Friday, June 8, 2012

Look Who Came to Dinner

Gila Monster in Portal (Photos by Narca)

Gila Monsters have been uncommonly common this season! This is the fourth for me: two in Guadalupe Canyon, and two here, close to Portal. Quite a treat!



Wednesday, June 6, 2012

Aahh, the Benefits of Exercising...

...in South Fork!
Elegant Trogon male (Photos by Narca)

For one, you may glimpse an Elegant Trogon descending to the creek bottom for a drink. This male was hover-sipping from a rill of water spilling between boulders, just as he would hover before a tree to pluck fruit.


For another, you might find new blooms of Butterfly Milkweed...

Butterfly Milkweed, Asclepias tuberosa

...or of Scarlet Penstemon.

Scarlet Penstemon, P. barbatus

For a third, an Apache Fox Squirrel could scamper across your path. In the US, this mammal lives only in the Chiricahua Mountains.

Apache (or Mexican) Fox Squirrel

A Variegated Fritillary could cross your path...

Variegated Fritillary, Euptoieta claudia

As the poet Rumi wrote, "The breeze at dawn has secrets to tell you. Don't go back to sleep. You must ask for what you really want. Don't go back to sleep.... The door is round and open. Don't go back to sleep."

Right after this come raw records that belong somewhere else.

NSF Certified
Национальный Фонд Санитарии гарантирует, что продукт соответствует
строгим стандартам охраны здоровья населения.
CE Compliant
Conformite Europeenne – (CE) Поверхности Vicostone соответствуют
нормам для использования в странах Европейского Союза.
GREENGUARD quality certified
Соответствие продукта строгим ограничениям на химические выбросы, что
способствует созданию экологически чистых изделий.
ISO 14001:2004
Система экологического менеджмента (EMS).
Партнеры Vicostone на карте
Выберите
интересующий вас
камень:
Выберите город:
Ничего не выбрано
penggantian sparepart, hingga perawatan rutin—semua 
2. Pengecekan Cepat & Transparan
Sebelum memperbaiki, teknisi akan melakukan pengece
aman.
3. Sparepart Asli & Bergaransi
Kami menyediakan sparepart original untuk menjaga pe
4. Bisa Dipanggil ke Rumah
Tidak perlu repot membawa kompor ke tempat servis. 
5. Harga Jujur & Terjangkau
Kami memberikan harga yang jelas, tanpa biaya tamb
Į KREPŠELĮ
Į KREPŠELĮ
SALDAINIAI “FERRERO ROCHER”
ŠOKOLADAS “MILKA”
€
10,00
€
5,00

Now, that was a good walk, was it not?

Tuesday, June 5, 2012

The Transit of Venus

Rick and Vicki Beno graciously invited the Portal-Rodeo community to their home to observe today's transit of Venus, with the aid of Rick's very fine telescopes. It was truly a marvel to see the phenomenon so well.

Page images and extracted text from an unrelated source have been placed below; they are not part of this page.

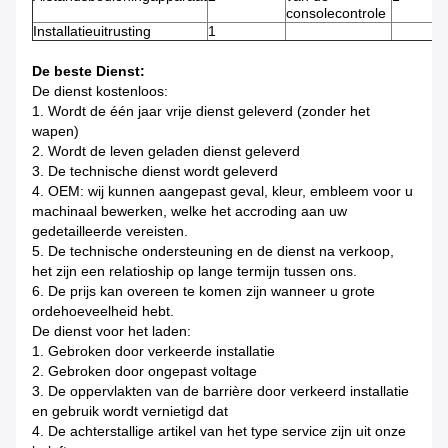
consolecontrole
Installatieuitrusting
1
De beste Dienst:
De dienst kostenloos:
1. Wordt de één jaar vrije dienst geleverd (zonder het
wapen)
2.
Wordt de leven geladen dienst geleverd
3.
De technische dienst wordt geleverd
4.
OEM: wij kunnen aangepast geval, kleur, embleem voor u
machinaal bewerken, welke het accroding aan uw
gedetailleerde vereisten.
5.
De technische ondersteuning en de dienst na verkoop,
het zijn een relatioship op lange termijn tussen ons.
6.
De prijs kan overeen te komen zijn wanneer u grote
ordehoeveelheid hebt.
De dienst voor het laden:
1.
Gebroken door verkeerde installatie
2.
Gebroken door ongepast voltage
3.
De oppervlakten van de barrière door verkeerd installatie
en gebruik wordt vernietigd dat
4.
De achterstallige artikel van het type service zijn uit onze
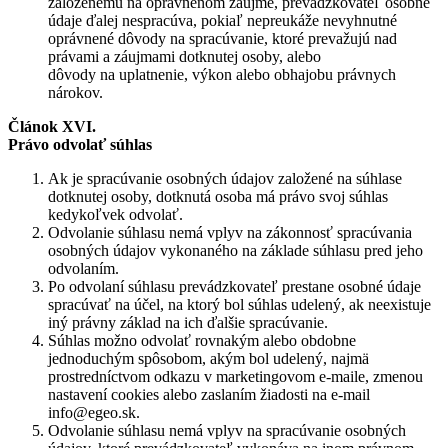
založenému na oprávnenom záujme, prevádzkovateľ osobné
údaje ďalej nespracúva, pokiaľ nepreukáže nevyhnutné
oprávnené dôvody na spracúvanie, ktoré prevažujú nad
právami a záujmami dotknutej osoby, alebo
dôvody na uplatnenie, výkon alebo obhajobu právnych
nárokov.
Článok XVI.
Právo odvolať súhlas
Ak je spracúvanie osobných údajov založené na súhlase
dotknutej osoby, dotknutá osoba má právo svoj súhlas
kedykoľvek odvolať.
Odvolanie súhlasu nemá vplyv na zákonnosť spracúvania
osobných údajov vykonaného na základe súhlasu pred jeho
odvolaním.
Po odvolaní súhlasu prevádzkovateľ prestane osobné údaje
spracúvať na účel, na ktorý bol súhlas udelený, ak neexistuje
iný právny základ na ich ďalšie spracúvanie.
Súhlas možno odvolať rovnakým alebo obdobne
jednoduchým spôsobom, akým bol udelený, najmä
prostredníctvom odkazu v marketingovom e-maile, zmenou
nastavení cookies alebo zaslaním žiadosti na e-mail
info@egeo.sk.
Odvolanie súhlasu nemá vplyv na spracúvanie osobných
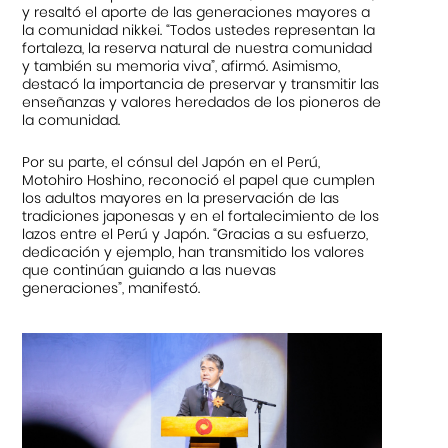
y resaltó el aporte de las generaciones mayores a
la comunidad nikkei. “Todos ustedes representan la
fortaleza, la reserva natural de nuestra comunidad
y también su memoria viva”, afirmó. Asimismo,
destacó la importancia de preservar y transmitir las
enseñanzas y valores heredados de los pioneros de
la comunidad.
Por su parte, el cónsul del Japón en el Perú,
Motohiro Hoshino, reconoció el papel que cumplen
los adultos mayores en la preservación de las
tradiciones japonesas y en el fortalecimiento de los
lazos entre el Perú y Japón. “Gracias a su esfuerzo,
dedicación y ejemplo, han transmitido los valores
que continúan guiando a las nuevas
generaciones”, manifestó.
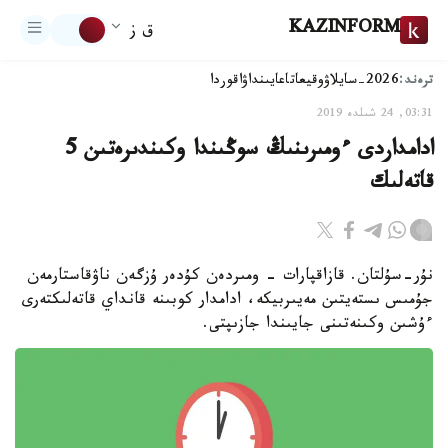
KAZINFORM
ق ز
ترەند:
2026-سايلاۋ
وقيعا
تاعايىنداۋ
اقوردا
03:31, 24 شىلدە 2019
ادامداردى ءومىرىنىڭ سوڭىندا وكىندىرەتىن 5
قاتەلىك
نۇر-سۇلتان. قازاقپارات - ومىردەن كۇدەر ۇزگەن ناۋقاستارمەن
جۇمىس ىستەيتىن مەيىربيكە، ادامدار كوبىنە قانداي قاتەلىكتەرى
ءۇشىن وكىنەتىنى جايىندا جازىپتى.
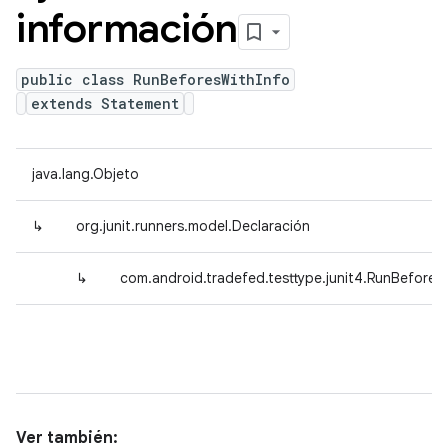
información
public class RunBeforesWithInfo
extends Statement
java.lang.Objeto
↳
org.junit.runners.model.Declaración
↳
com.android.tradefed.testtype.junit4.RunBefores
Ver también:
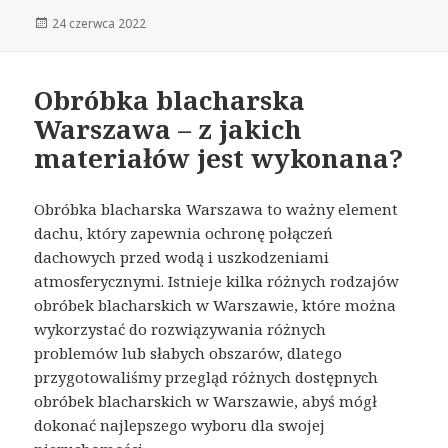
Opublikowano
24 czerwca 2022
Obróbka blacharska
Warszawa – z jakich
materiałów jest wykonana?
Obróbka blacharska Warszawa to ważny element
dachu, który zapewnia ochronę połączeń
dachowych przed wodą i uszkodzeniami
atmosferycznymi. Istnieje kilka różnych rodzajów
obróbek blacharskich w Warszawie, które można
wykorzystać do rozwiązywania różnych
problemów lub słabych obszarów, dlatego
przygotowaliśmy przegląd różnych dostępnych
obróbek blacharskich w Warszawie, abyś mógł
dokonać najlepszego wyboru dla swojej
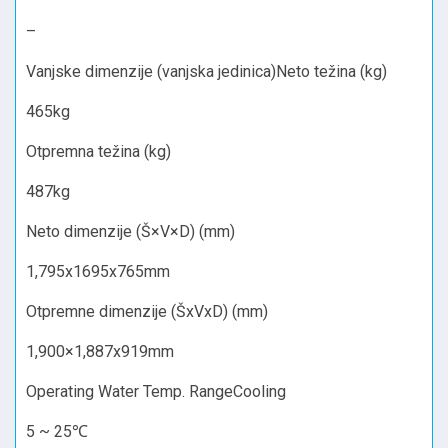
–
Vanjske dimenzije (vanjska jedinica)Neto težina (kg)
465kg
Otpremna težina (kg)
487kg
Neto dimenzije (Š×V×D) (mm)
1,795x1695x765mm
Otpremne dimenzije (ŠxVxD) (mm)
1,900×1,887x919mm
Operating Water Temp. RangeCooling
5 ~ 25℃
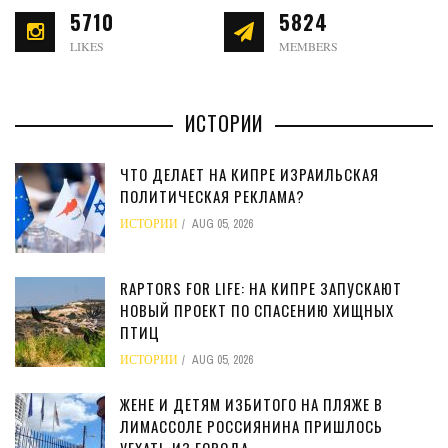
5710
5824
LIKES
MEMBERS
ИСТОРИИ
ЧТО ДЕЛАЕТ НА КИПРЕ ИЗРАИЛЬСКАЯ
ПОЛИТИЧЕСКАЯ РЕКЛАМА?
ИСТОРИИ
AUG 05, 2026
RAPTORS FOR LIFE: НА КИПРЕ ЗАПУСКАЮТ
НОВЫЙ ПРОЕКТ ПО СПАСЕНИЮ ХИЩНЫХ
ПТИЦ
ИСТОРИИ
AUG 05, 2026
ЖЕНЕ И ДЕТЯМ ИЗБИТОГО НА ПЛЯЖЕ В
ЛИМАССОЛЕ РОССИЯНИНА ПРИШЛОСЬ
УЕХАТЬ ИЗ ГОРОДА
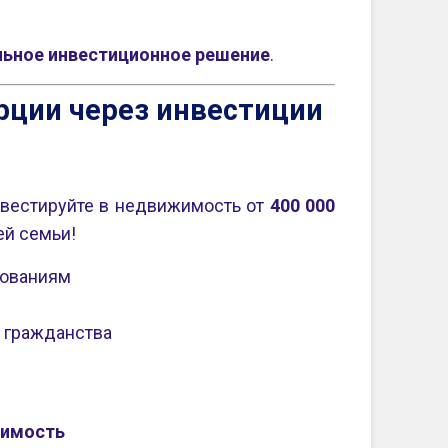
льное инвестиционное решение
.
рции через инвестиции
вестируйте в недвижимость от
400 000
ей семьи!
бованиям
я гражданства
жимость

From our perspective on Earth, Venus was transiting across the face of the Sun. The view through the scope was heavily filtered to prevent any damage to people's eyes. (It's important not to look directly at the Sun!) Here is how it appeared this afternoon: who would have guessed it would be possible to digiscope the event?!

Transit of Venus across the Sun
(Photos by Narca, thanks to Rick and his equipment)

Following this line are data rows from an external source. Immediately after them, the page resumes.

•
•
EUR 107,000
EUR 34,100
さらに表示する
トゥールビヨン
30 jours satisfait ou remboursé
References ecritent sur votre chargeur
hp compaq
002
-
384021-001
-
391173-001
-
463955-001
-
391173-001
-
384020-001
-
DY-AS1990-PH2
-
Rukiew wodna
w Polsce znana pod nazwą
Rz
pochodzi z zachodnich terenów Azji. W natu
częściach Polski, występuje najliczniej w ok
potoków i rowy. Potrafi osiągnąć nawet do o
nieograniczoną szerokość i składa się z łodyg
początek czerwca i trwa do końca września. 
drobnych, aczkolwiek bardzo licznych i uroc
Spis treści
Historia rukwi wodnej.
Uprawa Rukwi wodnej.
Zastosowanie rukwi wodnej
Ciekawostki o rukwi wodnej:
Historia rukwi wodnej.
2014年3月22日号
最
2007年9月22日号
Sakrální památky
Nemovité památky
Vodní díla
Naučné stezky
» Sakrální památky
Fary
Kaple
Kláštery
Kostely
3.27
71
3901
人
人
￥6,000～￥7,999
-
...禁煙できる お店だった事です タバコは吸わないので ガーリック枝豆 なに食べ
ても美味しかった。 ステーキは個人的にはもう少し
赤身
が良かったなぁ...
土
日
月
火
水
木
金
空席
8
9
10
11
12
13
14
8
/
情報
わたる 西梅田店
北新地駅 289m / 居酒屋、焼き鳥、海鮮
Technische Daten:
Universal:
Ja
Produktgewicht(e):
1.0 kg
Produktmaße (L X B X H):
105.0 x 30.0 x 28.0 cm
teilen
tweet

See the solar flares around the rim?

Pairs of Venus transits happen between long gaps of 121.5 and 105.5 years, with the entire cycle repeating every 243 years. The first transit of the current pair happened on 8 June 2004, and the first of the next pair of transits won't occur till December 2117, so not within any of our lifetimes.

The Venus transit was important historically because it gave early astronomers their best shot at calculating both the distance of Earth to the Sun, and also the dimensions of our solar system. The very first transit of Venus to be observed was in 1639 by Jeremiah Horrocks. Then Edmond Halley, of Halley's Comet fame, wrote of the scientific importance of observing a transit of Venus, but he didn't live long enough to do it himself. When the next pair of transits occurred in 1761 and 1769, scientists cooperated in making observations from many points on the globe. The first attempt in 1761 was partly successful, and set the stage for a much better effort in 1769, when even the famous Captain Cook participated.

Now astronomers are hoping to refine their methods of searching for extrasolar planets as they track and observe today's transit of Venus.

Watching the transit of Venus with Rick Beno, and with the backdrop of Cave Creek Canyon

It's no surprise that a little community of astronomers has found a home under the dark skies of the Chiricahua Mountains. Remember Comet Hale-Bopp in 1997? At its brightest here, the comet's tail covered as great an arc, roughly, as the Big Dipper. These starry skies are magnificent, and the astronomers who have settled here contribute a very fun dimension to the region's character.

Thank you, Rick and Vicki, for a fascinating opportunity!